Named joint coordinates
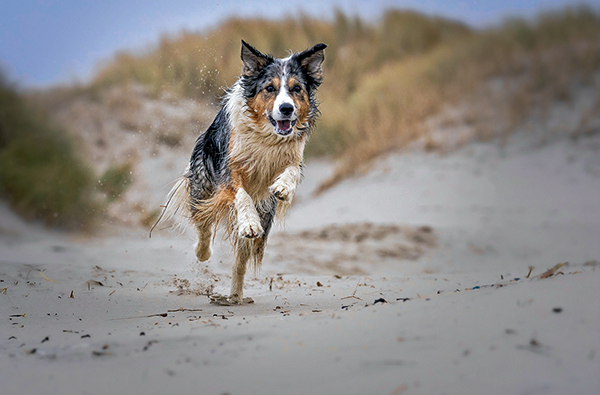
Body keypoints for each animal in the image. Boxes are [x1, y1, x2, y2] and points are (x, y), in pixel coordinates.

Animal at [157, 40, 326, 304]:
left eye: (296, 88)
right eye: (269, 88)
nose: (286, 108)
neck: (266, 137)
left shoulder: (292, 157)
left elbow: (292, 170)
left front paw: (283, 187)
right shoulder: (230, 170)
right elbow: (242, 195)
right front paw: (248, 222)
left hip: (263, 213)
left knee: (241, 259)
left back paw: (235, 296)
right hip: (202, 188)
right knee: (203, 224)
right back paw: (203, 253)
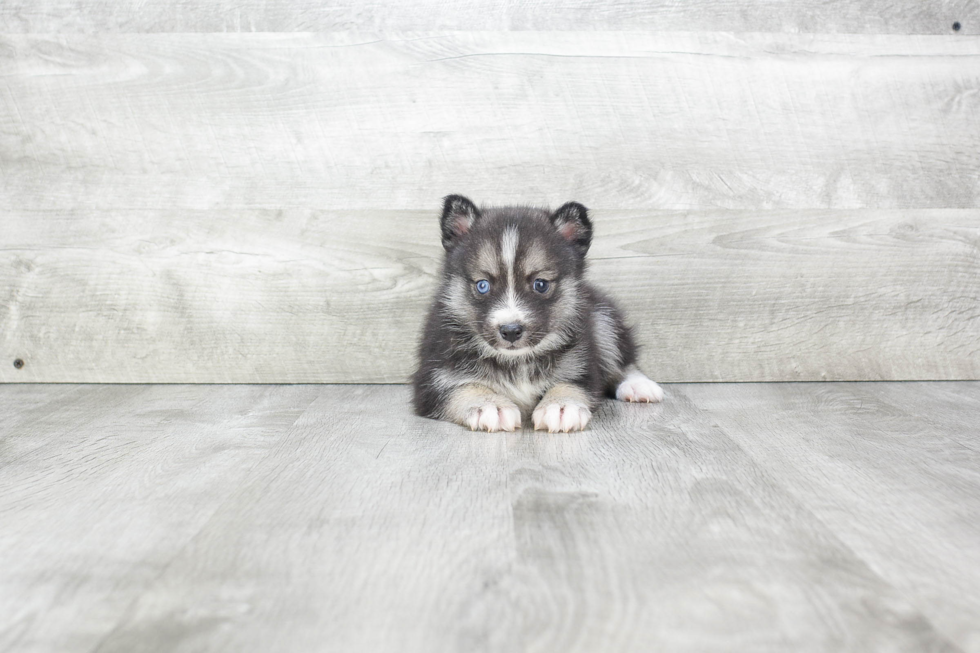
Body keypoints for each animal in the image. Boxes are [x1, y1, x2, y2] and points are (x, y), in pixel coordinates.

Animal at [410, 192, 664, 432]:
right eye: (483, 285)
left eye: (540, 284)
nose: (511, 331)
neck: (516, 362)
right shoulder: (431, 378)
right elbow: (462, 387)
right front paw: (489, 404)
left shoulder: (584, 365)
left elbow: (570, 383)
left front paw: (561, 405)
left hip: (602, 317)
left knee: (623, 359)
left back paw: (638, 385)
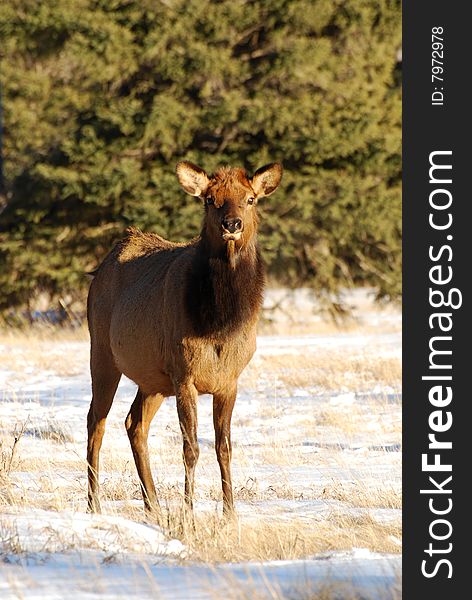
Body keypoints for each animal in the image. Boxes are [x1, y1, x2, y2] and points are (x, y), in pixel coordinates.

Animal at [86, 159, 282, 516]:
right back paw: (94, 505)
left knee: (134, 423)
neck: (218, 324)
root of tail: (99, 268)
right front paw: (189, 512)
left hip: (152, 379)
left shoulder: (229, 380)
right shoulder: (184, 375)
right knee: (96, 421)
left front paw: (230, 513)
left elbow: (223, 447)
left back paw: (153, 505)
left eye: (250, 199)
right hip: (103, 353)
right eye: (210, 200)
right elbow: (191, 447)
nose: (231, 224)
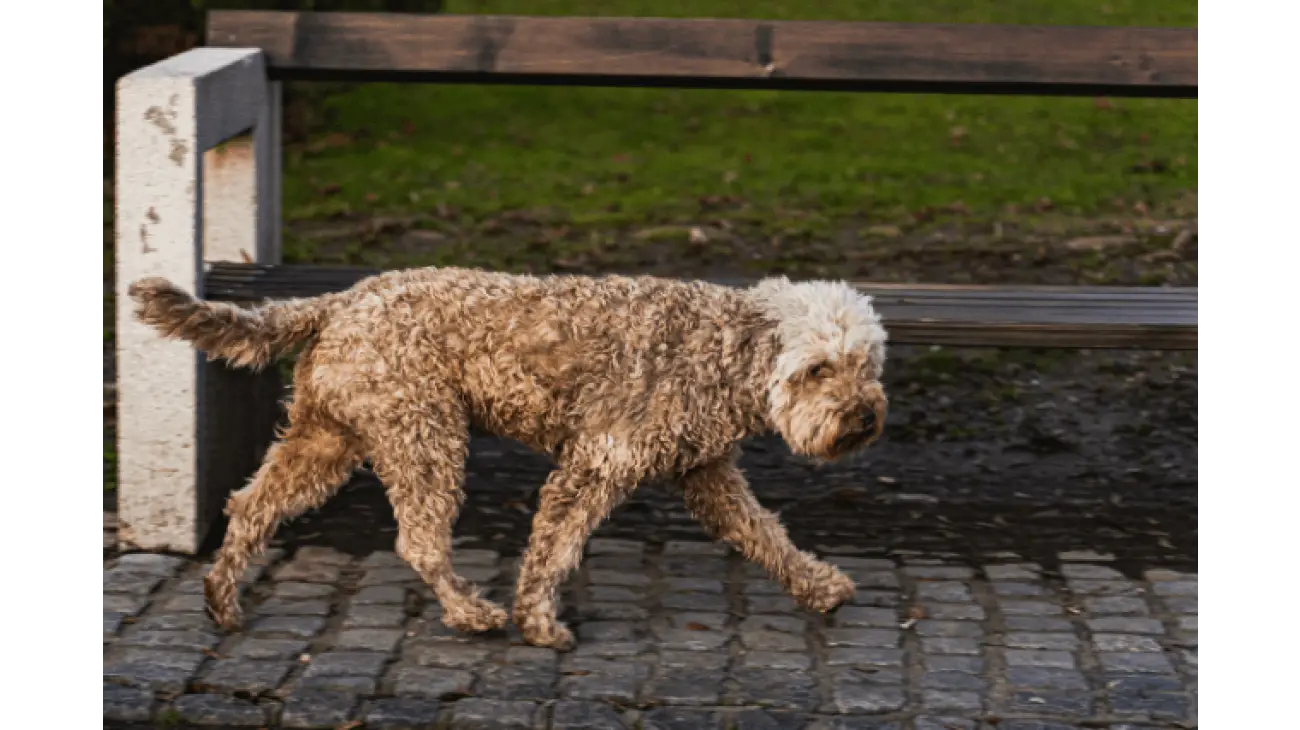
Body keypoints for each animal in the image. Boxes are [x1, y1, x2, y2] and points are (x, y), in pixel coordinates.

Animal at [129, 263, 883, 644]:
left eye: (867, 363)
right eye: (819, 368)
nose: (865, 416)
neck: (723, 352)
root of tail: (339, 301)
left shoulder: (706, 473)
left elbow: (765, 535)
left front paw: (818, 585)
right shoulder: (596, 463)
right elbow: (554, 547)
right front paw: (539, 623)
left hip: (326, 441)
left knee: (249, 506)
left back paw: (222, 600)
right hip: (424, 434)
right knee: (419, 541)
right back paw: (470, 613)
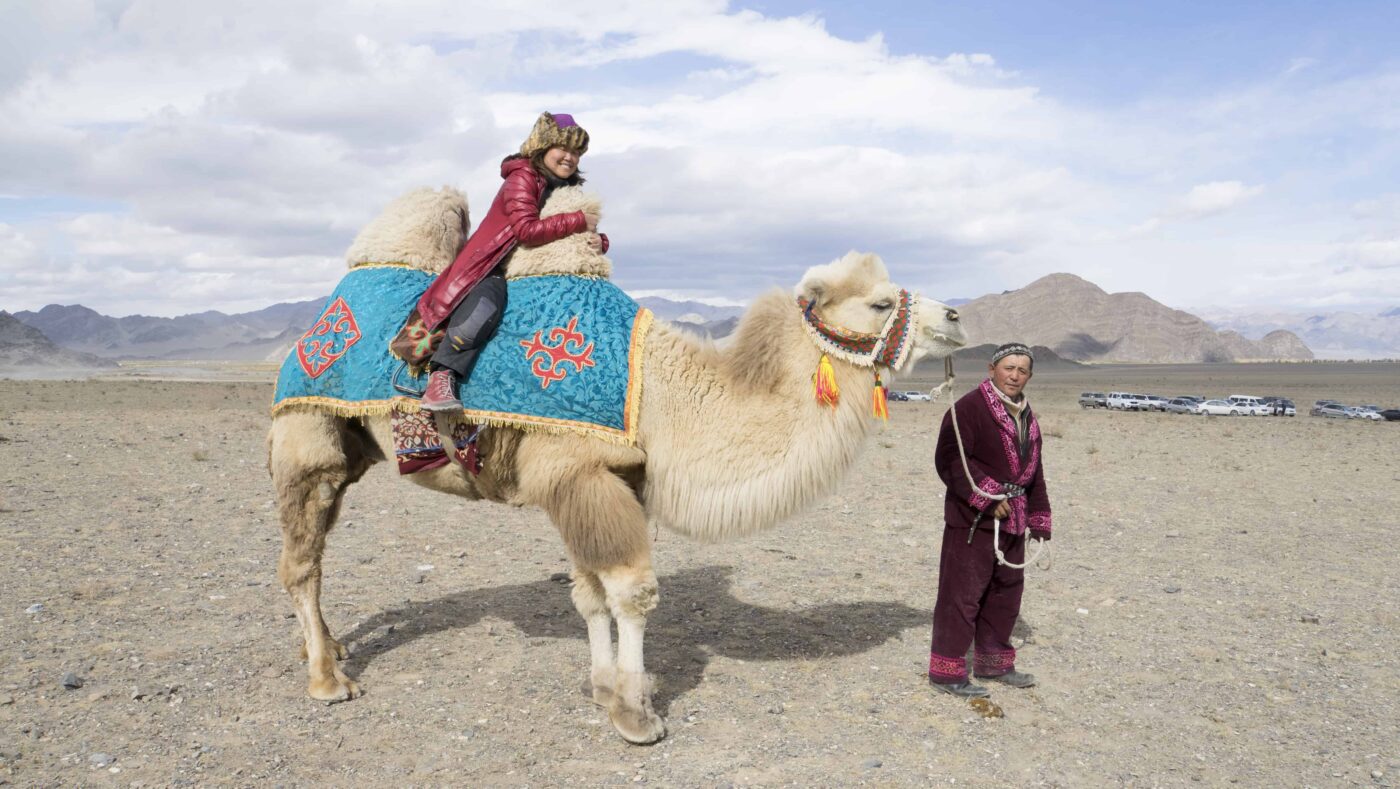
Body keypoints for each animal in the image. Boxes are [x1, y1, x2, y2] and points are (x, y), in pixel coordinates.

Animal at [267, 187, 968, 744]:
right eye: (879, 303)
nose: (957, 317)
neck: (659, 397)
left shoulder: (594, 481)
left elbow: (591, 595)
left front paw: (604, 690)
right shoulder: (582, 475)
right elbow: (632, 593)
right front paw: (636, 715)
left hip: (350, 451)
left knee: (315, 552)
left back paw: (328, 647)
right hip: (307, 437)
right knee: (301, 564)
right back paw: (328, 679)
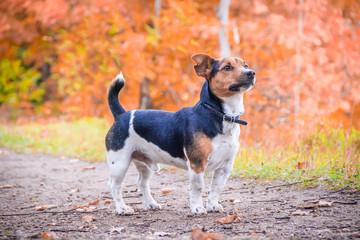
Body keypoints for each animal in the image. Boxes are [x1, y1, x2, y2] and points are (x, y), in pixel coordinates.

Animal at [105, 53, 255, 215]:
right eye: (227, 67)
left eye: (245, 65)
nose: (251, 73)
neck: (219, 115)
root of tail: (121, 115)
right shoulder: (197, 164)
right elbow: (198, 188)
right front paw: (197, 207)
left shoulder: (225, 167)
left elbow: (215, 189)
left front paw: (213, 205)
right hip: (119, 163)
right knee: (114, 186)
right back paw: (122, 208)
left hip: (144, 163)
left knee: (142, 183)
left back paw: (151, 203)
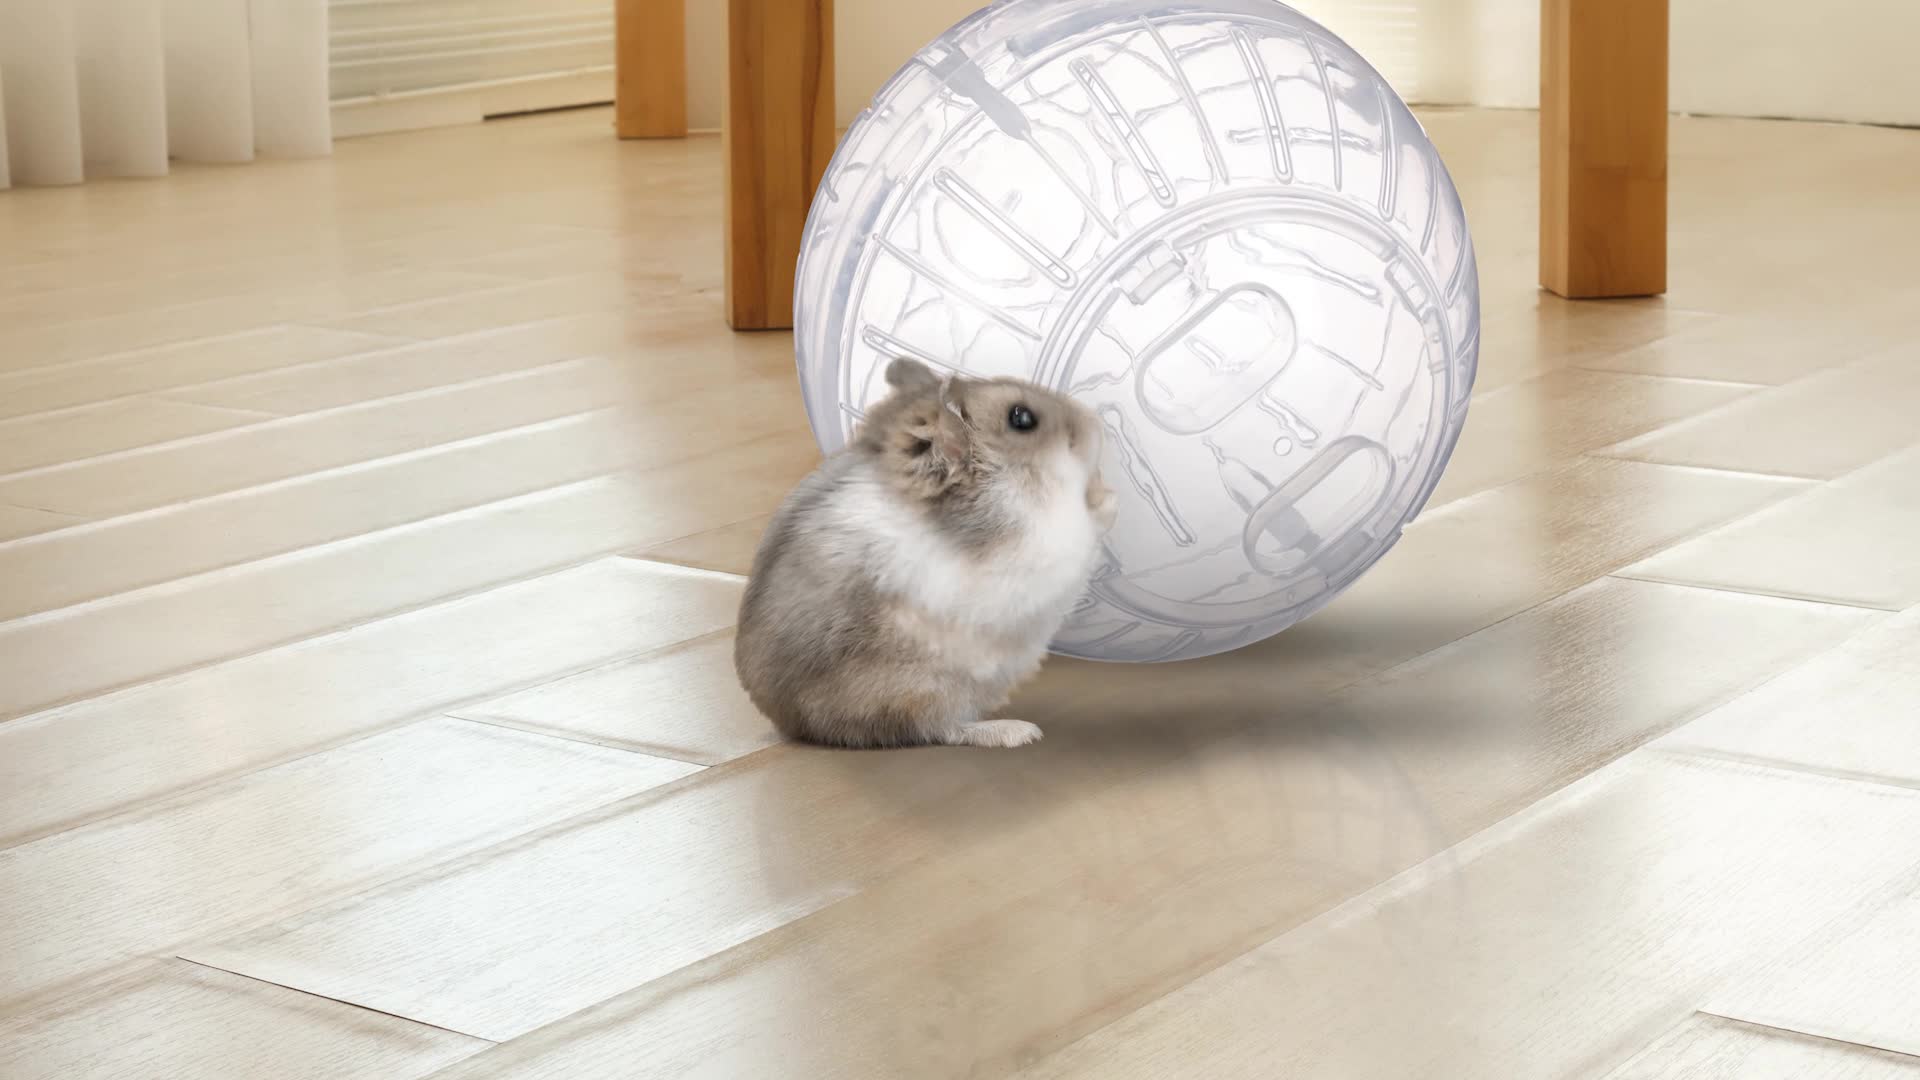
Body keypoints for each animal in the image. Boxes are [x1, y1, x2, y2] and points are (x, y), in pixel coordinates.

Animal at [735, 357, 1117, 749]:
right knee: (934, 728)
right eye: (1021, 418)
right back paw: (1018, 731)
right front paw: (1108, 496)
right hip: (921, 688)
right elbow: (1084, 525)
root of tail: (793, 724)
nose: (1095, 422)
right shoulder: (1043, 548)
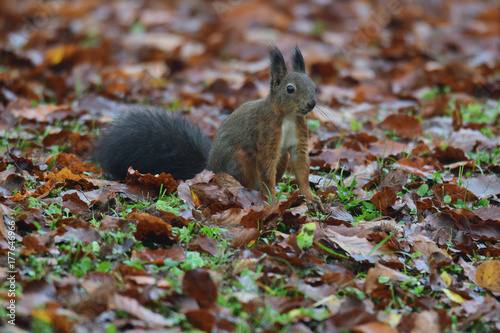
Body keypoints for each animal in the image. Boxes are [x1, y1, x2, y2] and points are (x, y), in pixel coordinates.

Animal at [94, 44, 326, 213]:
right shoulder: (266, 134)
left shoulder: (299, 138)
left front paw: (310, 197)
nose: (311, 104)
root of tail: (208, 170)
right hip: (238, 160)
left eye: (314, 86)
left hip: (278, 158)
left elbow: (301, 166)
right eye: (290, 89)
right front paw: (272, 200)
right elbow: (266, 170)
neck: (288, 116)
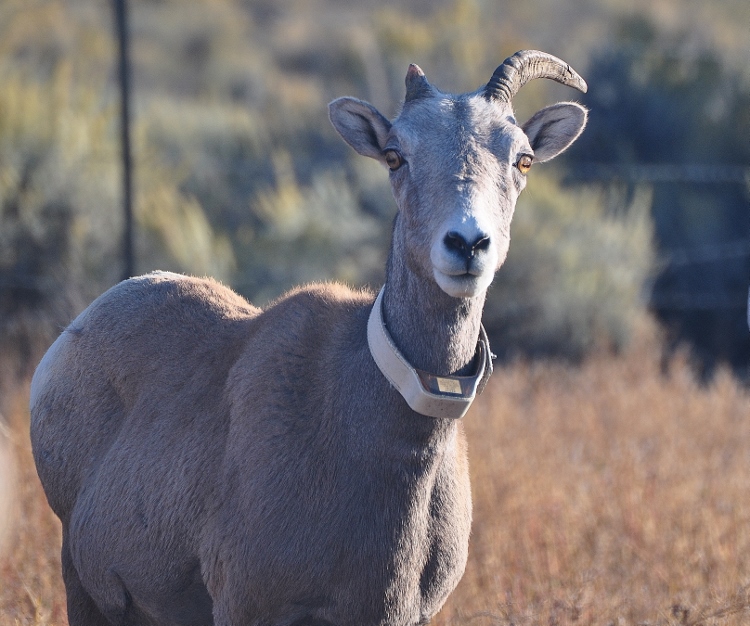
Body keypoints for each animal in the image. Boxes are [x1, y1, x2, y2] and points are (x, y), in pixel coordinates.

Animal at [32, 51, 592, 620]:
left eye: (523, 160)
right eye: (395, 156)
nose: (466, 244)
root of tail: (64, 347)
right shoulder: (246, 607)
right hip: (82, 586)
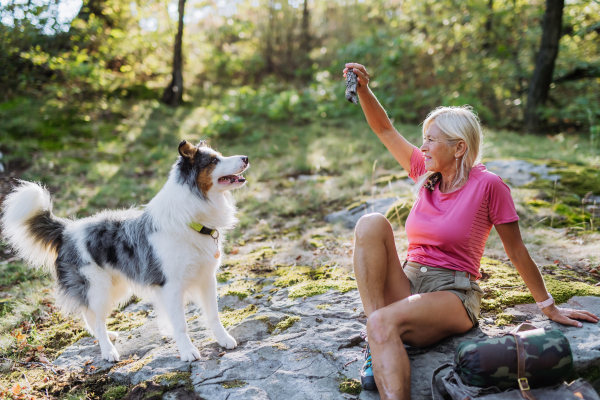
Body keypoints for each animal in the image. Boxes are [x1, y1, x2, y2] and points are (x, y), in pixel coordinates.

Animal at [0, 141, 248, 362]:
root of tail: (66, 230)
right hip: (98, 288)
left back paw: (105, 339)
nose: (246, 158)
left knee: (90, 315)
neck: (190, 217)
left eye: (219, 155)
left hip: (114, 287)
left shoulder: (207, 278)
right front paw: (188, 352)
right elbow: (181, 325)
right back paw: (108, 351)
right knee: (96, 318)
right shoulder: (171, 286)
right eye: (214, 161)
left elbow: (214, 315)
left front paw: (223, 339)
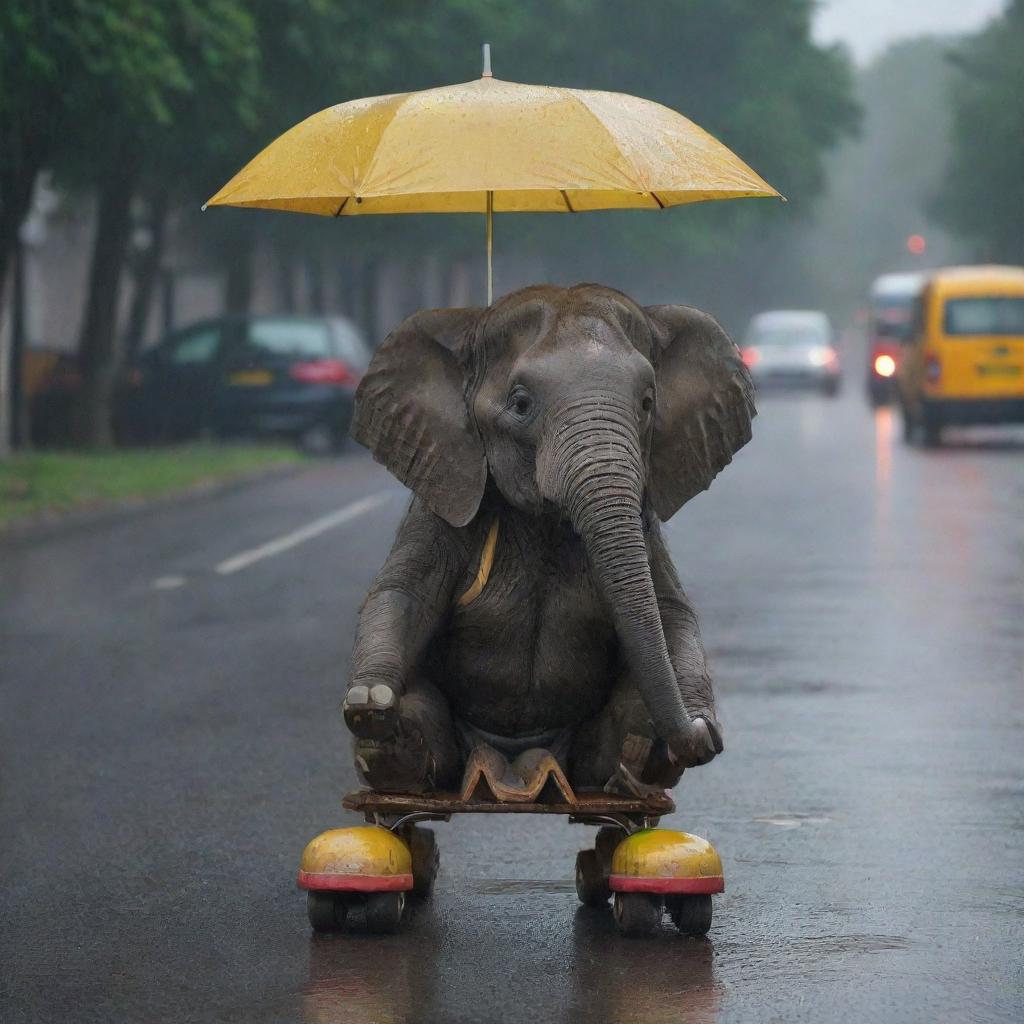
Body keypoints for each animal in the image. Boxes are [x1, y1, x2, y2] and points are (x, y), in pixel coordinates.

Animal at [342, 284, 753, 794]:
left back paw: (633, 775)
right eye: (520, 403)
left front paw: (697, 733)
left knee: (635, 709)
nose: (700, 734)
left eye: (646, 403)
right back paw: (390, 754)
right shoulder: (445, 500)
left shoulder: (644, 518)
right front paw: (369, 702)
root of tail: (515, 770)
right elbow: (404, 592)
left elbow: (670, 607)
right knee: (416, 708)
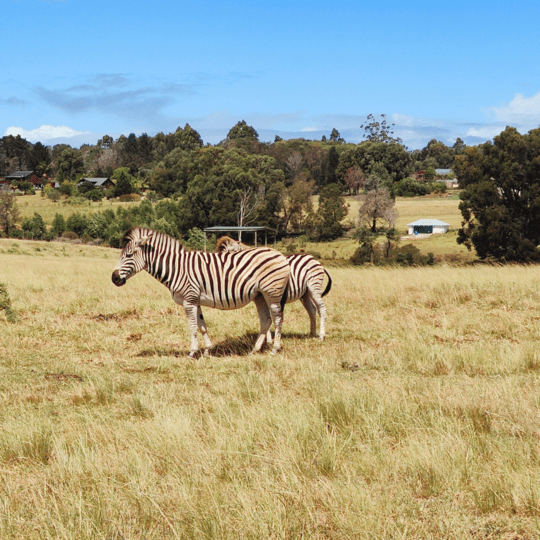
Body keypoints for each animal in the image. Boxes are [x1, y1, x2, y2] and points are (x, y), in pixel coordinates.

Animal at [110, 228, 292, 358]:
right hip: (259, 295)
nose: (114, 278)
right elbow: (202, 326)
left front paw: (192, 352)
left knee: (278, 319)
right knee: (266, 320)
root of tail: (278, 253)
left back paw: (275, 349)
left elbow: (192, 327)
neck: (176, 268)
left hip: (272, 293)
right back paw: (255, 349)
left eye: (129, 255)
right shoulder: (195, 300)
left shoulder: (189, 299)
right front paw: (207, 350)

* **HOW TO COMPLETE THIS TASK**: Beginning at the line above that contains "left front paw: (230, 513)", return each line exactly through the line that contains "nose: (231, 224)", and no others.

* **EXERCISE RESULT**:
left front paw: (230, 513)
left elbow: (223, 447)
left back paw: (153, 505)
left eye: (250, 199)
right hip: (103, 353)
right eye: (210, 200)
right elbow: (191, 447)
nose: (231, 224)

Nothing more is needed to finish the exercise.